Set of tasks =
[A] Edit the DepEd framework article by restating the part that opens with the words containing "We are also" and closes with "plow through it.", with "hard work" replaced by "demanding work".
[B] According to the DepEd framework article, why did the Department push ahead with establishing an efficient mode of data collection even though it was difficult?

======== Extract to read ========

Revolution and Evolution: DepEd's ICT for Education Framework (Day 15)by Rey Laguda
(This is the 15th day of 50-day journey of DepEd Undersecretary Rey Laguda as being serialized here with his permission, culled from his Facebook account - Blogger/owner)
The framework was finalized in 2013 after a series of consultations with designated ICT coordinators from the field offices and other stakeholders. Meetings were also held with many external partners. While not cast in stone, this served as a general guide for most ICT-related initiatives. There may be other ways of using technology for education, but this is how DepED prioritized initiatives in relation to its medium term strategy and plans. The Information Systems Strategic Plan of the Department is based on this framework.
Improve Technology Infrastructure
In 2008, the Department of Education had a budget of P78 million for computers in schools. In 2010, Br. Armin Luistro, FSC envisioned to have computers for all schools as a target. To date, our budget for the DepEd Computerization Program (DCP) is now at P6 billion. The configurations and set up have also seen some changes including reducing the replacement period. I will write about this ambitious DCP separately.
We are also now provisioning for computer equipment for the Central Office, Regional Offices, and Division Offices. ALS Mobile Teachers were also provided with equipment that they could use for the implementation of their programs.
Network infrastructure and back-end data center requirements were also boosted with new investments through the assistance of DFAT Australia.
Strengthen Information Systems
At the onset, we wanted to get accurate, relevant and timely information on our learners, schools and people. It was our priority to establish an efficient mode of data collection with the necessary safeguards to ensure reliability. Given our size, this was no easy feat. It was going to be hard work. But since it was essential and necessary, we just had to plow through it.

======== Record extracts ========

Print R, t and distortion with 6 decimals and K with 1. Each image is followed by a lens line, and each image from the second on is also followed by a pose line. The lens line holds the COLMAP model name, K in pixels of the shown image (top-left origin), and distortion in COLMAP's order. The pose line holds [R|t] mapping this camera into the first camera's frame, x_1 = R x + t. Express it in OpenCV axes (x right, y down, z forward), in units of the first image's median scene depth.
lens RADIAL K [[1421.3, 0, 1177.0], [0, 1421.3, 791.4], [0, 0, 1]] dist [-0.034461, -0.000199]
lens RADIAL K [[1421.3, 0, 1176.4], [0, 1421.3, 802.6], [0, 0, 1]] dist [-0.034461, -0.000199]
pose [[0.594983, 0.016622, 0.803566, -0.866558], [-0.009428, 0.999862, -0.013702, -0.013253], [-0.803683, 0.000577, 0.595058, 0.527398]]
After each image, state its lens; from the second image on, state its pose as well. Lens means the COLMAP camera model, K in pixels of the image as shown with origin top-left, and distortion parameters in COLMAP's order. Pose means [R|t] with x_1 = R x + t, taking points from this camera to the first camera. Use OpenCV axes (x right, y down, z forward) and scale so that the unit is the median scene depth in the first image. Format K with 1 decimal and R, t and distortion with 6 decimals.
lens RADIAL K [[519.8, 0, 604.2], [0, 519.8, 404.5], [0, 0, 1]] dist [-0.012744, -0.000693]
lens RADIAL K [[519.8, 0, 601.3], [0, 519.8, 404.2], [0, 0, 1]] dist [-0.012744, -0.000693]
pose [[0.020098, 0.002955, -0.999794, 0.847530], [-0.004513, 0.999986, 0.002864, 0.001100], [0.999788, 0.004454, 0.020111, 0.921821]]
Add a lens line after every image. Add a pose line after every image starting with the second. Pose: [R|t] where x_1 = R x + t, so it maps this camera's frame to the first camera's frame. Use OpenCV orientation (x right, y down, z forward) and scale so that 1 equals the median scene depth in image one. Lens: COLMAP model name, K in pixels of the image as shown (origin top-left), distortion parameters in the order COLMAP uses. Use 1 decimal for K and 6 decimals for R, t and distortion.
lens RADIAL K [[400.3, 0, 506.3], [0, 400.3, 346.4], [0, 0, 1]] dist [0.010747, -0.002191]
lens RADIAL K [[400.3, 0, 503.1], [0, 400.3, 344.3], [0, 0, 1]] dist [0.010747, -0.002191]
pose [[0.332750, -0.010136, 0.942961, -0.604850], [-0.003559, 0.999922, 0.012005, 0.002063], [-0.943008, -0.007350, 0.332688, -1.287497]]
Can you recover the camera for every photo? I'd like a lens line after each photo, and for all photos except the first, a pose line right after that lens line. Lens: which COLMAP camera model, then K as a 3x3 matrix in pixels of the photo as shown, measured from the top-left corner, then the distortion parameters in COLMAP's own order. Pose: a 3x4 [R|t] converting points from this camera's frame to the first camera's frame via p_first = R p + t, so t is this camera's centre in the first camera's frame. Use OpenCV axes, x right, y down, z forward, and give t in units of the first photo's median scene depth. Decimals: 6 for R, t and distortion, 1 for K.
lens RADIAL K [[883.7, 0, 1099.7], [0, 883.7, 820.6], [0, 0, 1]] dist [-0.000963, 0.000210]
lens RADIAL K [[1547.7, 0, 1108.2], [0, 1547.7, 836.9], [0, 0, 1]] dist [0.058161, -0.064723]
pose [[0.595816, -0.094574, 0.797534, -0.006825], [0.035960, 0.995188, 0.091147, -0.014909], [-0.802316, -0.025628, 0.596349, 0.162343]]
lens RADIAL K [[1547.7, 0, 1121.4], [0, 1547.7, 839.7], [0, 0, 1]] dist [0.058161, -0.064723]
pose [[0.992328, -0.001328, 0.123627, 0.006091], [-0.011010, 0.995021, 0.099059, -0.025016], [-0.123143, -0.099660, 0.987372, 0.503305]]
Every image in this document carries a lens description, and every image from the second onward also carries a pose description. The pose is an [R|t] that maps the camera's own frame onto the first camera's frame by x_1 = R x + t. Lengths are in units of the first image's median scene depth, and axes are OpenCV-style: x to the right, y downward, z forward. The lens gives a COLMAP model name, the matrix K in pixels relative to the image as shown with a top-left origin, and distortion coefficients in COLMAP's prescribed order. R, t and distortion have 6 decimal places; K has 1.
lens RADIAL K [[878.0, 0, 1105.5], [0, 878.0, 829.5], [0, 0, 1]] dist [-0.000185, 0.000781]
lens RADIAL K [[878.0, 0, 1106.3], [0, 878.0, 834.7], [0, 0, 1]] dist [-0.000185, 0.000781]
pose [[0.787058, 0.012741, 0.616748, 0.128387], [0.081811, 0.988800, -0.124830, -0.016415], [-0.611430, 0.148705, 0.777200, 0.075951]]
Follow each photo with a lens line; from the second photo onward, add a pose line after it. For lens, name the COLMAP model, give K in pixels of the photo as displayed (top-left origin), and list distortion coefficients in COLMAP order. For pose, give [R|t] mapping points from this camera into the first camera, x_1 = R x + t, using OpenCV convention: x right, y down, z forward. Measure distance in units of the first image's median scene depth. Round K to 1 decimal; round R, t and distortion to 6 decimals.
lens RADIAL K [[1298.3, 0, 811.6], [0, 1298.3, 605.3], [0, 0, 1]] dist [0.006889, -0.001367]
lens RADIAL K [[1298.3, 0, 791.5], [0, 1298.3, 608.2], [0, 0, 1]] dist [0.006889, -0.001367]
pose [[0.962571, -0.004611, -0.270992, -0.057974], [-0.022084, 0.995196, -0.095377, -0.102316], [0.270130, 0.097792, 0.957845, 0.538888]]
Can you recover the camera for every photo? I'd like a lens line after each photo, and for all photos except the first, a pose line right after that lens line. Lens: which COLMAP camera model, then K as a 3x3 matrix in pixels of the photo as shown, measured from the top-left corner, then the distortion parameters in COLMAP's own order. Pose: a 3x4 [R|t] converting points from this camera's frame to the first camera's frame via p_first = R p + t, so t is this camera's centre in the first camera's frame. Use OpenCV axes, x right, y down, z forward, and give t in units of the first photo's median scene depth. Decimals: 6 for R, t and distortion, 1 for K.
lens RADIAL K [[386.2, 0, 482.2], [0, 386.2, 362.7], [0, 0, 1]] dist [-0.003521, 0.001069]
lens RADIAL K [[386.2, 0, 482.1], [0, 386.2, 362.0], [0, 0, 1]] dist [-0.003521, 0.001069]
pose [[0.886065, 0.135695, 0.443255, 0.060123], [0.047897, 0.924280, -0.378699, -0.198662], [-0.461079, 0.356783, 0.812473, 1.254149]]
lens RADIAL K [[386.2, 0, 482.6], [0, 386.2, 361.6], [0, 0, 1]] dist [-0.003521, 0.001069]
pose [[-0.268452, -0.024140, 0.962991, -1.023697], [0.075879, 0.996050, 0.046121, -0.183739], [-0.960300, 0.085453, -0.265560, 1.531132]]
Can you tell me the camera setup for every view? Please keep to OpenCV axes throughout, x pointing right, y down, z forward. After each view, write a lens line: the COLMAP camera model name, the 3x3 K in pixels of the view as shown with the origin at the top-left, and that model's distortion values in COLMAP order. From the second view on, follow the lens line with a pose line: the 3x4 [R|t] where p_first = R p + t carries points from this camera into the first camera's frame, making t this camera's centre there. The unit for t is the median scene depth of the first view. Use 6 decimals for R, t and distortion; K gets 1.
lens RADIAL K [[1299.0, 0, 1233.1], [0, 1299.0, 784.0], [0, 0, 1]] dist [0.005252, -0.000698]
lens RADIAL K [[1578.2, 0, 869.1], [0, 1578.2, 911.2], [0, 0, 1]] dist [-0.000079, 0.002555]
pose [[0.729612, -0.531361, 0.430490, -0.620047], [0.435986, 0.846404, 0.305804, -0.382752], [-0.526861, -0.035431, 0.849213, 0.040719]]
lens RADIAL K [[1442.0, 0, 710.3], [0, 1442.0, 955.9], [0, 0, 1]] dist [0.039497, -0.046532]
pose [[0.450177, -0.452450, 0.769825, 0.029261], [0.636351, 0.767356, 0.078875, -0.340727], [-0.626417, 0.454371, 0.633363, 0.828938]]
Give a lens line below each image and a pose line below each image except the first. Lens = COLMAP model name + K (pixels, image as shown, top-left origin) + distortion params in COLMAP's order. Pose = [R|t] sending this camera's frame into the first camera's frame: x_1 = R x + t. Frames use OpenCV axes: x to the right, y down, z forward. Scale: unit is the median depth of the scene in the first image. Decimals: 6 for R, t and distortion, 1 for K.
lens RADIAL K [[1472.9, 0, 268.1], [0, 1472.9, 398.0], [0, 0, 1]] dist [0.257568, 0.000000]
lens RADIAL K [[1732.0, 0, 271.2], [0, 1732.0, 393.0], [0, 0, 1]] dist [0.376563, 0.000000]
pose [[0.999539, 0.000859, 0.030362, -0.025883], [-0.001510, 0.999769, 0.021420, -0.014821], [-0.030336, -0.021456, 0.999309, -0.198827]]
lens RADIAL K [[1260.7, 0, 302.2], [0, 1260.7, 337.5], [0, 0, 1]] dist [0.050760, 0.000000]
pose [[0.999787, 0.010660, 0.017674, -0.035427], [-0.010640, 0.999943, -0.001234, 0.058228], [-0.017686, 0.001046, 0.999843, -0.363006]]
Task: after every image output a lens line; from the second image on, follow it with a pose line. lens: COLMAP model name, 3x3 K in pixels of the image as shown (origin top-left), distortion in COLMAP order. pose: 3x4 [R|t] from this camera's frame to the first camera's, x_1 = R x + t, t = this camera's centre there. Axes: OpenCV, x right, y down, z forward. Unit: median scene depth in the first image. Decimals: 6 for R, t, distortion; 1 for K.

========

Solutions for each task =
[A]
We are also now provisioning for computer equipment for the Central Office, Regional Offices, and Division Offices. ALS Mobile Teachers were also provided with equipment that they could use for the implementation of their programs.
Network infrastructure and back-end data center requirements were also boosted with new investments through the assistance of DFAT Australia.
Strengthen Information Systems
At the onset, we wanted to get accurate, relevant and timely information on our learners, schools and people. It was our priority to establish an efficient mode of data collection with the necessary safeguards to ensure reliability. Given our size, this was no easy feat. It was going to be demanding work. But since it was essential and necessary, we just had to plow through it.

[B] The Department pushed ahead because the effort was essential and necessary. Given the Department's size, it was no easy feat and would be hard work, but it still had to be done.